#### [WHAT YOU HAVE TO DO]
Please repeat only these lines, exactly: the one containing "particularidades e aplicações." and all that come after it in the material.

#### [SUPPLIED ENTRIES]

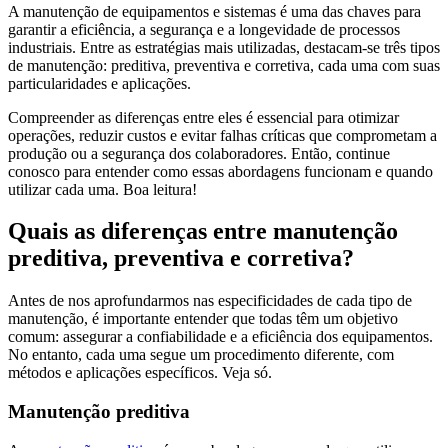
A manutenção de equipamentos e sistemas é uma das chaves para
garantir a eficiência, a segurança e a longevidade de processos
industriais. Entre as estratégias mais utilizadas, destacam-se três tipos
de manutenção: preditiva, preventiva e corretiva, cada uma com suas
particularidades e aplicações.
Compreender as diferenças entre eles é essencial para otimizar
operações, reduzir custos e evitar falhas críticas que comprometam a
produção ou a segurança dos colaboradores. Então, continue
conosco para entender como essas abordagens funcionam e quando
utilizar cada uma. Boa leitura!
Quais as diferenças entre manutenção
preditiva, preventiva e corretiva?
Antes de nos aprofundarmos nas especificidades de cada tipo de
manutenção, é importante entender que todas têm um objetivo
comum: assegurar a confiabilidade e a eficiência dos equipamentos.
No entanto, cada uma segue um procedimento diferente, com
métodos e aplicações específicos. Veja só.
Manutenção preditiva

#### [ANSWER TO THE EXERCISE]
particularidades e aplicações.
Compreender as diferenças entre eles é essencial para otimizar
operações, reduzir custos e evitar falhas críticas que comprometam a
produção ou a segurança dos colaboradores. Então, continue
conosco para entender como essas abordagens funcionam e quando
utilizar cada uma. Boa leitura!
Quais as diferenças entre manutenção
preditiva, preventiva e corretiva?
Antes de nos aprofundarmos nas especificidades de cada tipo de
manutenção, é importante entender que todas têm um objetivo
comum: assegurar a confiabilidade e a eficiência dos equipamentos.
No entanto, cada uma segue um procedimento diferente, com
métodos e aplicações específicos. Veja só.
Manutenção preditiva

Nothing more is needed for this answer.